レイラ、レイラは今どこに居るんだ。さっきまで迷路のようだった思考がいっきにレイラの事でいっぱいになりラピスは反射的に立ち上がった。
「ラピス、どこに」
「レイラを探す。守らなきゃ」
走り出そうとしたラピスの裾をサリアおばあさんが慌てて掴む。
「レイラは分からんが、踊り子達はほとんど街の奥の古い練習場まで逃げているはずだ。」
青ざめた顔でそういうサリアおばあさんの手は震えていた。その様子を見るだけで心臓が押しつぶされそうになる。
「ラピス、行け。俺はばあさんと街の外れの方まで逃げる。」
マキがサリアおばあさんの肩を抱き、しっかりとした口調でラピスに言い聞かせるように言った。
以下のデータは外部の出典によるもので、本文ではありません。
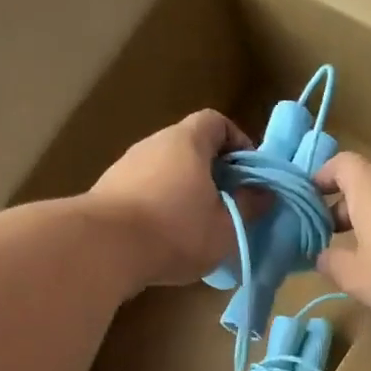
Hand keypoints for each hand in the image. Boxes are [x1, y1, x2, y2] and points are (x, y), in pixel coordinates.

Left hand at [87, 110, 251, 285]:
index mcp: (187, 142)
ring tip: (199, 227)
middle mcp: (154, 144)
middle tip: (229, 205)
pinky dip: (160, 207)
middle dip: (213, 173)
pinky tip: (167, 239)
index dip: (238, 142)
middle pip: (190, 147)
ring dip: (185, 192)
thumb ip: (250, 206)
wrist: (104, 248)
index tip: (249, 174)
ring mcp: (126, 167)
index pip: (216, 122)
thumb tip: (266, 192)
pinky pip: (144, 192)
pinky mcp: (108, 192)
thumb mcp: (227, 226)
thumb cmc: (177, 230)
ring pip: (166, 171)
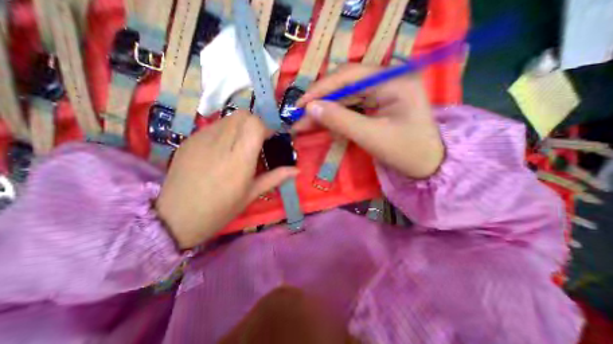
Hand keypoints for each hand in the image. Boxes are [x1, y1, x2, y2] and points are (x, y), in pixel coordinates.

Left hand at [154, 112, 296, 247]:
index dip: (267, 127)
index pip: (255, 124)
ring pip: (229, 118)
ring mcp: (201, 139)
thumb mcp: (251, 195)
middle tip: (259, 141)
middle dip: (256, 123)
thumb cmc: (220, 210)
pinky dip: (226, 131)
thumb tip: (297, 170)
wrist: (175, 218)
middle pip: (243, 116)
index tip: (271, 137)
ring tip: (241, 145)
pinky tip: (223, 149)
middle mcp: (220, 144)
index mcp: (239, 159)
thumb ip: (275, 177)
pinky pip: (214, 126)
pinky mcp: (189, 140)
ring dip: (241, 126)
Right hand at [296, 62, 442, 177]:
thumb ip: (340, 120)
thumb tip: (310, 108)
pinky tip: (320, 123)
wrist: (426, 165)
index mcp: (393, 79)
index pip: (348, 76)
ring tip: (304, 123)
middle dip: (320, 102)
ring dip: (324, 110)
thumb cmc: (406, 152)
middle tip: (298, 117)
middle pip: (343, 86)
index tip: (300, 104)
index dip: (321, 89)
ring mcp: (380, 91)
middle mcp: (386, 79)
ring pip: (343, 97)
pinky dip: (334, 116)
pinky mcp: (375, 104)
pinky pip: (349, 106)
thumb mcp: (372, 137)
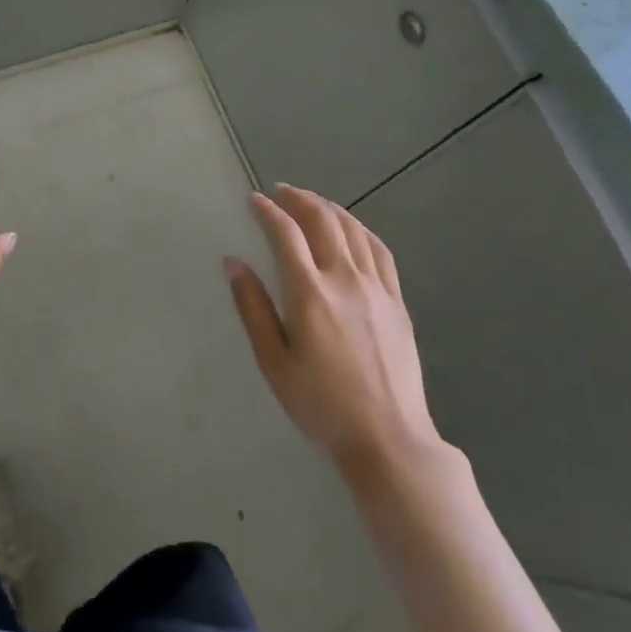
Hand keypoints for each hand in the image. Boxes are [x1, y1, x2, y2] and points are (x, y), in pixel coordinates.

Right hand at [227, 183, 440, 472]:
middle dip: (298, 199)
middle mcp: (344, 279)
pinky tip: (351, 228)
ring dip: (328, 207)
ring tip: (310, 202)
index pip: (285, 234)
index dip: (267, 211)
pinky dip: (360, 229)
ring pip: (352, 229)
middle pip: (322, 220)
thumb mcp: (273, 362)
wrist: (388, 439)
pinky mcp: (397, 300)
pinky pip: (379, 250)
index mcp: (310, 293)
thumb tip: (233, 262)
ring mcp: (376, 288)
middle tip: (280, 192)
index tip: (253, 200)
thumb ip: (252, 308)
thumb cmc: (321, 405)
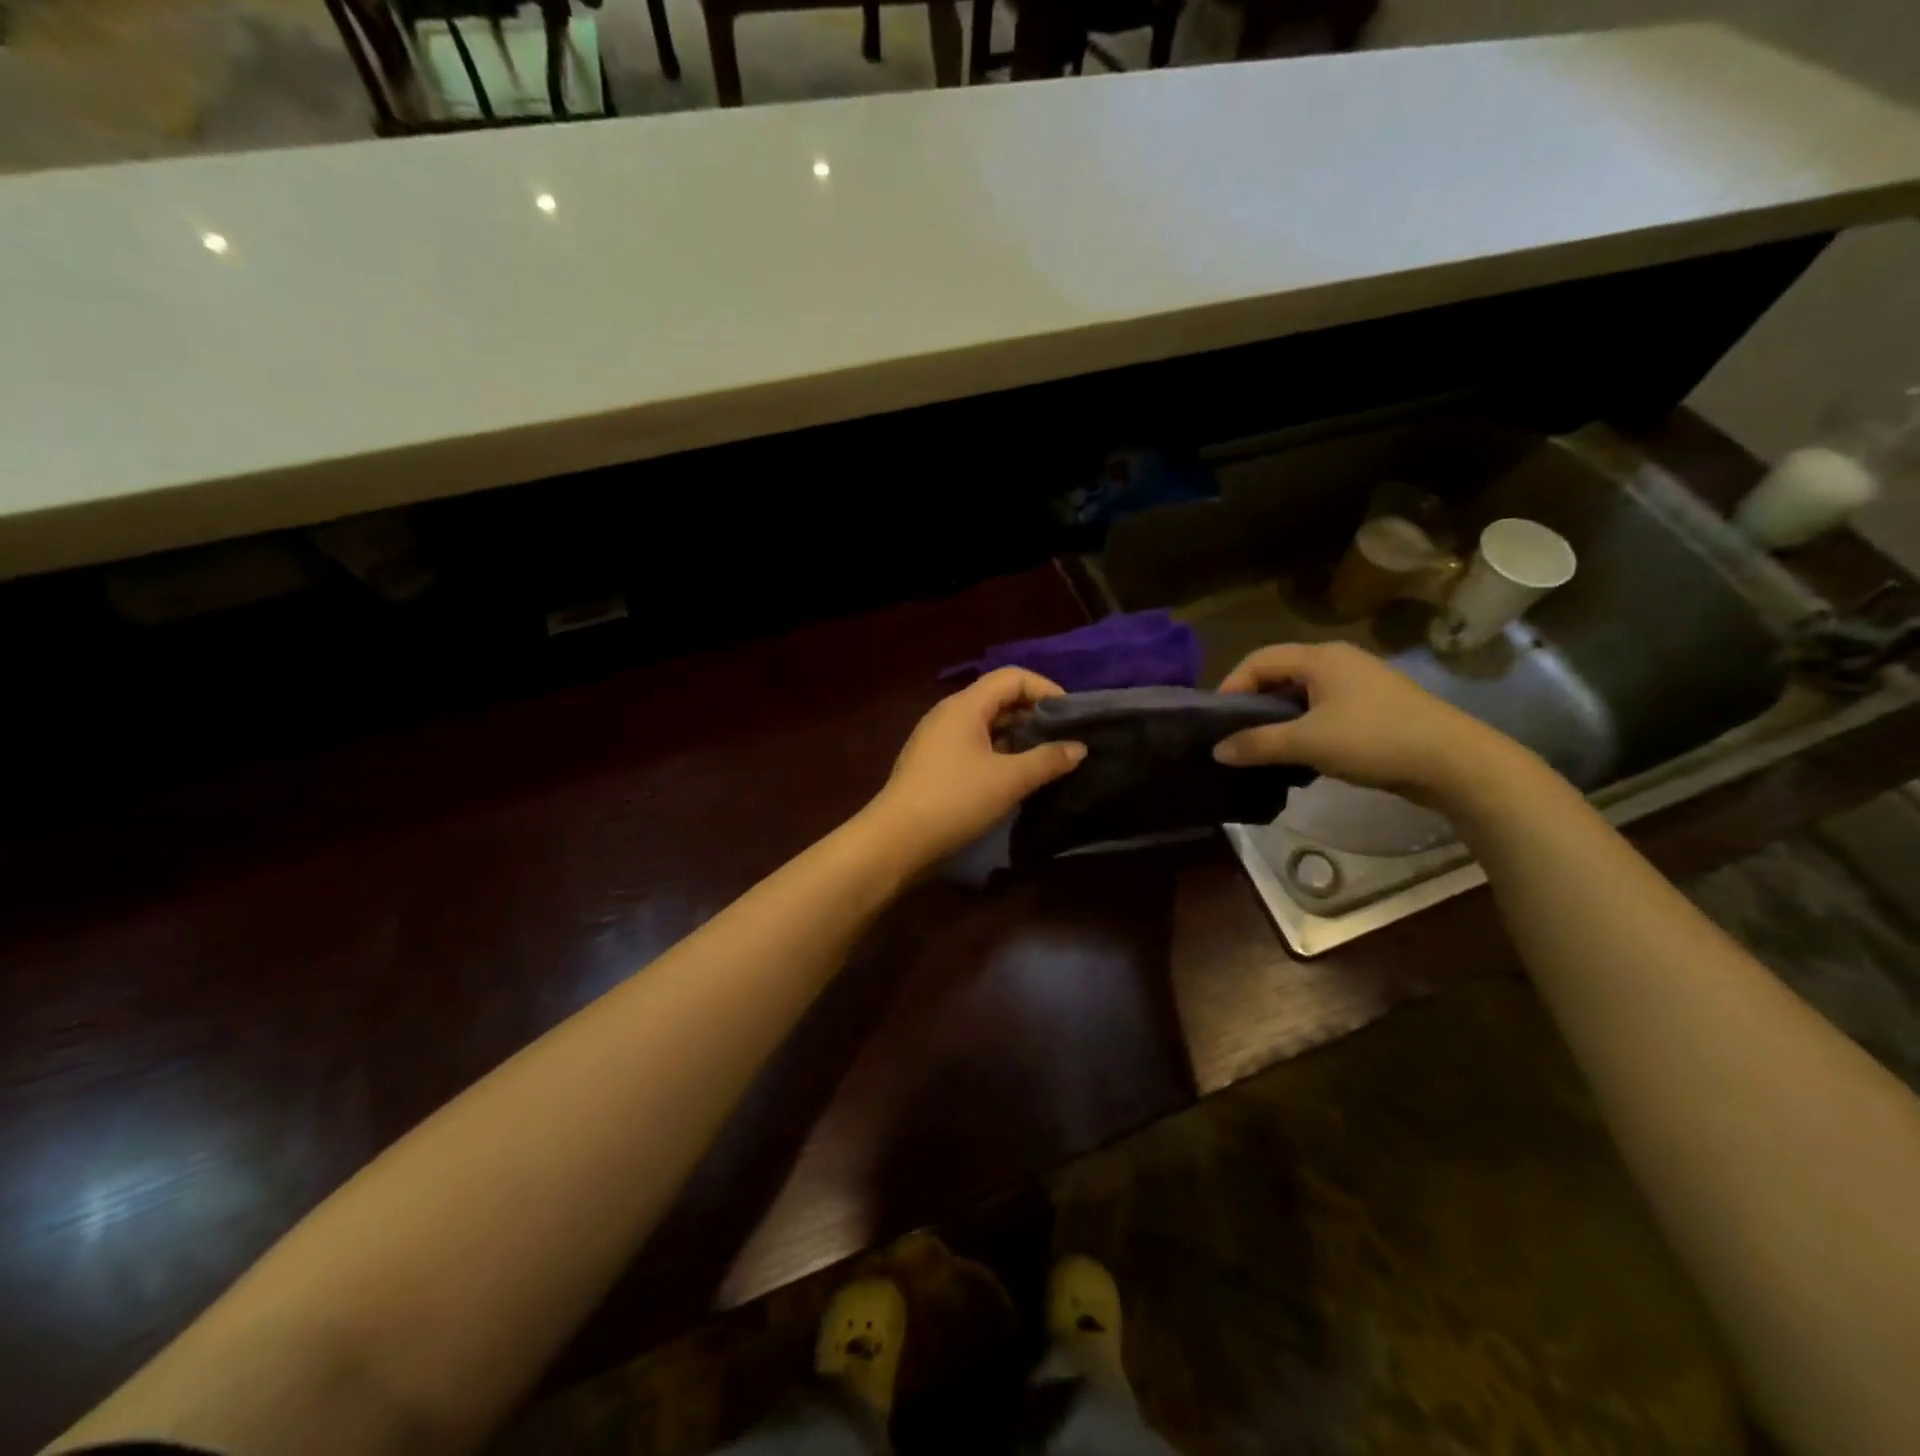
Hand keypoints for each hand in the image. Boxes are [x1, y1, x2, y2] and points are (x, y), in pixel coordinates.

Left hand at [863, 668, 1086, 866]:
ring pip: (986, 725)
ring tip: (1044, 760)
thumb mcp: (1009, 780)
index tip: (1070, 717)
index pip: (1012, 677)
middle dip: (1033, 714)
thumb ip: (1048, 760)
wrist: (896, 840)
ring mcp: (937, 739)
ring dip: (1016, 736)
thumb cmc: (955, 800)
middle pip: (998, 698)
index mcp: (965, 706)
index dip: (1045, 689)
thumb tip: (1078, 748)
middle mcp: (948, 714)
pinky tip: (1013, 777)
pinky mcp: (933, 763)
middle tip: (1063, 740)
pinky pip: (973, 745)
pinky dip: (998, 753)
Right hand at [1212, 642, 1517, 807]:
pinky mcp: (1375, 705)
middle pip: (1279, 673)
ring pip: (1302, 692)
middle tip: (1235, 734)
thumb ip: (1258, 744)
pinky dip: (1304, 725)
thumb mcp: (1307, 743)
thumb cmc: (1374, 740)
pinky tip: (1301, 752)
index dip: (1231, 686)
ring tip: (1264, 746)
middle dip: (1253, 702)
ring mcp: (1360, 681)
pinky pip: (1323, 707)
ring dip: (1278, 717)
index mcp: (1320, 657)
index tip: (1216, 721)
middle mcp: (1338, 660)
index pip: (1258, 660)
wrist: (1455, 761)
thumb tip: (1217, 750)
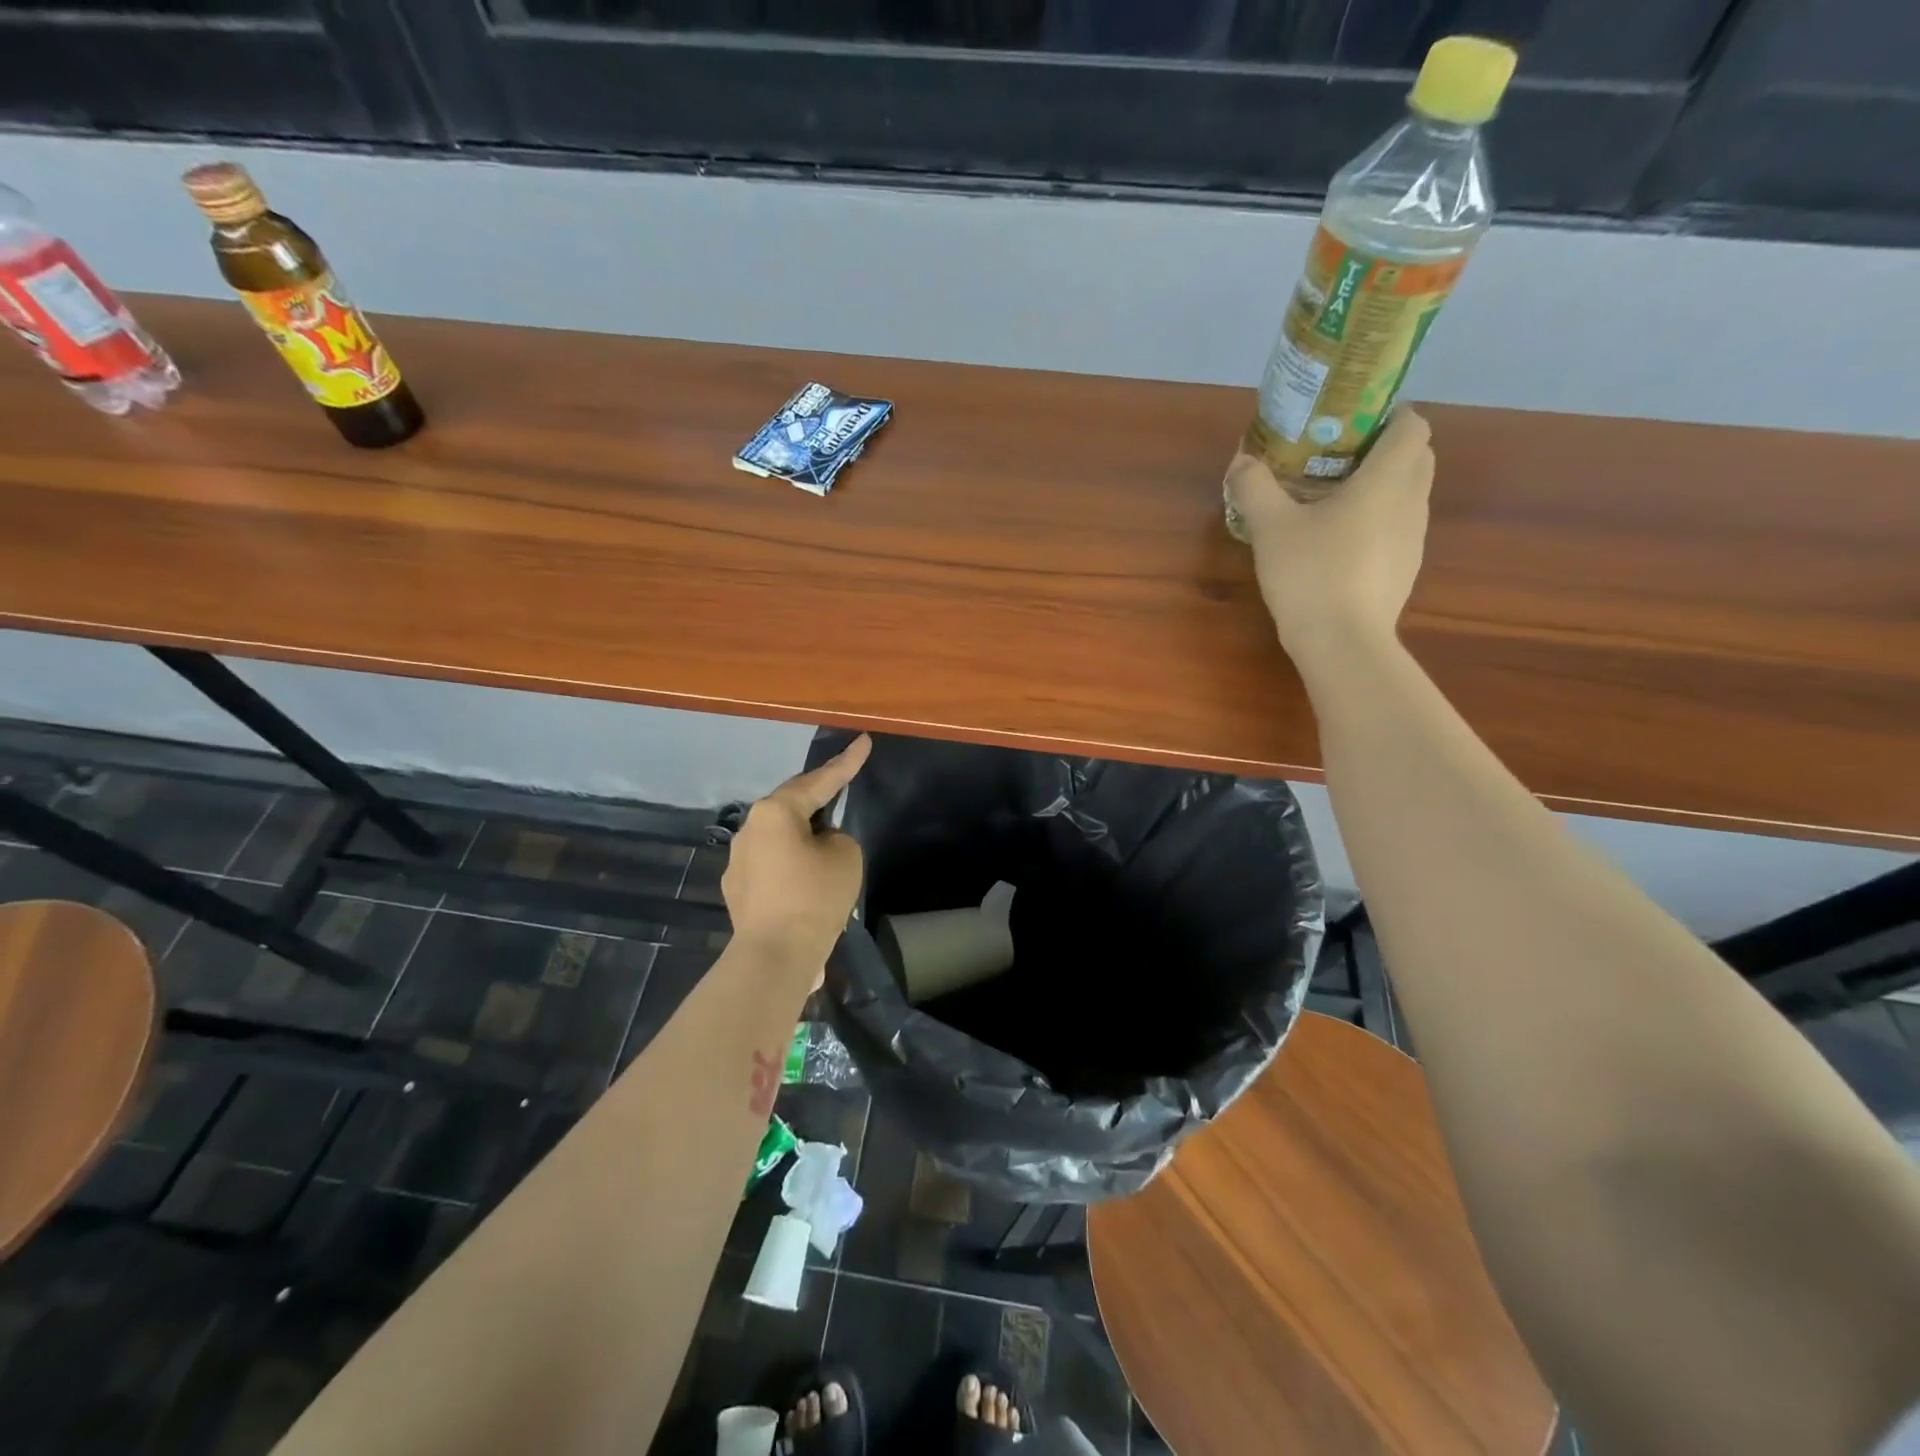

「俺がレイラを見つけたら…そうだ、さっきの鐘。鐘のある時計台まで行くように伝えるから。あそこまでの道は少し複雑だから。時計台に着いたら…合図だ、レイラに鐘を鳴らさせる。鐘がなる時間なんてこの街の奴らしか知らないだろ。」
マキと目があい、その気迫に押されるまま何も言わずに走り出した。
いつもふざけてる癖にこういう時に冷静で頼りになるマキがにくい。憎い?いや、これは僕の身勝手な嫉妬だ。
ずっとレイラのことを想ってきたけど、レイラの為に行動できたことなんて全然ない。同じ街で育って小さい頃から僕の手を引っ張ってくれていたレイラ。
彼女は何度も僕とステージに立ちたいと言ってくれたけど、僕は抗うことすらしてこなかった。やっと彼女を守りたい一心で立ち上がって足をちぎれるくらい動かしてるのに、こんな時に思い浮かぶのが後悔ばかりだなんて僕は本当に情けない。
後ろから空を貫くような銃声と悲鳴が聞こえた。やめて、やめてくれ。この街を壊さないで。
「神様はどうするんだろうね」
いつだったか噴水の前での会話を思い出した。街一番の踊り子が神様の元へ行く話。
神様、居るのならレイラを連れていかないで。お前の相手なら僕がやってあげるから。
「レイラあぁああっ!」
鳴り止まない喧騒の中、ラピスは彼女の名前を呼んだ。